La Pensée militaire allemande
Le problème de la guerre tel qu’il a été étudié du point de vue doctrinal par les Allemands est traité par le colonel Carrias dans une étude d’un intérêt de premier ordre. La corrélation qui existe entre la pensée et l’activité intellectuelle des militaires fait l’objet d’un préambule au cours duquel est évoquée l’évolution de la pensée allemande et sont indiqués les liens qui rattachent la vie de la nation à celle de son armée.
Le problème de la doctrine est ensuite abordé. Celle-ci est née en Prusse avec Frédéric II ; mais s’il fit œuvre personnelle, ses successeurs versèrent dans le dogmatisme. Ce fut alors le désastre de 1806 ; aussitôt des esprits hardis entreprirent le relèvement intellectuel de l’armée dont Scharnhorst prit la direction. Les résultats de cet effort furent marqués par l’action du commandement et de l’État-major prussien dans la lutte contre Napoléon, dont l’intervention fut déterminante à Leipzig et à Waterloo.
Mais une doctrine nationale de guerre n’avait pas encore pris corps. On revint en Prusse aux errements pratiqués avant Iéna. Toutefois, les successeurs de Scharnhorst continuèrent la lutte des idées. Clausewitz en particulier donna à la Prusse la base intellectuelle qui lui était indispensable. Il montra la subordination de la stratégie à la politique ; cette constatation fondamentale bien établie, il fit apparaître le rôle essentiel du chef qui ne peut trouver qu’en soi la solution des problèmes militaires qu’il doit résoudre sous sa seule responsabilité, en dehors de toute règle et de tout schéma.
Moltke eut le mérite, en poursuivant la lutte doctrinalement reprise par Scharnhorst, de faire passer la réforme des idées, du domaine purement spéculatif sur celui des réalisations pratiques. Schlieffen fit franchir une nouvelle étape à la pensée militaire allemande en concevant la conduite de la guerre de masse, la préparation, l’exécution et l’exploitation de la bataille générale d’anéantissement. Cette action aboutit à une communauté de vue de la part du commandement et des états-majors.
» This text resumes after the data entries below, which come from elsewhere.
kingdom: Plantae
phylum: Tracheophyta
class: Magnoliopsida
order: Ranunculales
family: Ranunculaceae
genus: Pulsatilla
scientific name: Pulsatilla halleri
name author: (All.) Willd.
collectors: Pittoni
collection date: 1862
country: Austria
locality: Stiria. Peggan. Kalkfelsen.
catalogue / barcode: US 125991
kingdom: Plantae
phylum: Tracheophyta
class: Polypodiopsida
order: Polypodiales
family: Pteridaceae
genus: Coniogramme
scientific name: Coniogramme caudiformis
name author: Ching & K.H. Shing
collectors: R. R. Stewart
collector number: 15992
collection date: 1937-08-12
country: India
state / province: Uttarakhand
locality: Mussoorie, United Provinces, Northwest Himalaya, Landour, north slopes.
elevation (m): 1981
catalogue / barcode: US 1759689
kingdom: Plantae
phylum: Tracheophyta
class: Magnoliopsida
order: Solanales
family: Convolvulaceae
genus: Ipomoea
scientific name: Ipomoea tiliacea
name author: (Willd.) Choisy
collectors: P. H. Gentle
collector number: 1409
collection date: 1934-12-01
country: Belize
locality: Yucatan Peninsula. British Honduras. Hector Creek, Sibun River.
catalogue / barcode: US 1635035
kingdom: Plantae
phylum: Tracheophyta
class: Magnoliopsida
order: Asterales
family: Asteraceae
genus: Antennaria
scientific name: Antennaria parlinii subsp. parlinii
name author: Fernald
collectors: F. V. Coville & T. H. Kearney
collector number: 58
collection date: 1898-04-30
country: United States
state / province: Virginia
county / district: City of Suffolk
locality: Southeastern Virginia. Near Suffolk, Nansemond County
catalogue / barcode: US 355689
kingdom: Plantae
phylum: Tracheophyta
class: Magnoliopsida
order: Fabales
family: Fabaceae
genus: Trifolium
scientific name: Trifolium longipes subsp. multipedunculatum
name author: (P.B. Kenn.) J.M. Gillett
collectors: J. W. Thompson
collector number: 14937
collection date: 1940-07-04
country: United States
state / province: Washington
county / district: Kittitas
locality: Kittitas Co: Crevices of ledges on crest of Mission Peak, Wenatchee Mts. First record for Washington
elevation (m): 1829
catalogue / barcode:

Doctrine et méthode de commandement furent mises à l’épreuve au cours de la Première Guerre mondiale de 1914 à 1918. Les altérations que Falkenhayn imposa dans le domaine de la première furent fatales à l’Allemagne dont l’effort fut en partie paralysé, Hindenburg et Ludendorff, qui avaient dès le début des opérations cherché à remettre en honneur l’enseignement de Schlieffen, ne purent, malgré leur orthodoxie, réaliser le rétablissement qu’ils souhaitaient. Ludendorff sentit que la politique pangermaniste imposait à son pays de faire participer toutes les forces dont il disposait à l’effort de guerre, il se heurta à l’incompréhension du gouvernement qui ne le suivit pas sur la voie qui menait à la guerre totale.
Sous Hitler, le relèvement militaire de l’Allemagne comprit, d’une part, le respect de la doctrine de Clausewitz complété par Moltke et Schlieffen, et, d’autre part, la conception hardie de la bataille d’anéantissement à laquelle devaient prendre part les engins à moteur terrestre et aérien.
Cette synthèse du colonel Carrias a donc le mérite de montrer sous tous les aspects l’effort fourni outre-rhin dans le domaine des idées pour traiter le problème de la guerre. Cet effort s’est heurté à des résistances opiniâtres ; il a nécessité une persévérance acharnée ; il a abouti à doter l’Allemagne d’une doctrine nationale dont la faculté de renouvellement incessant est la caractéristique essentielle, et d’une méthode de commandement répondant parfaitement aux tendances naturelles de la pensée allemande. Il a permis au Reich d’affronter, à deux reprises, les plus grandes puissances mondiales et de les tenir en échec plusieurs années. C’est donc une étude capitale qui nous est ici présentée. Elle doit retenir l’attention de tous ceux qui sont appelés à collaborer à l’œuvre nécessaire de la reconstitution matérielle, et avant tout, intellectuelle, des forces armées françaises.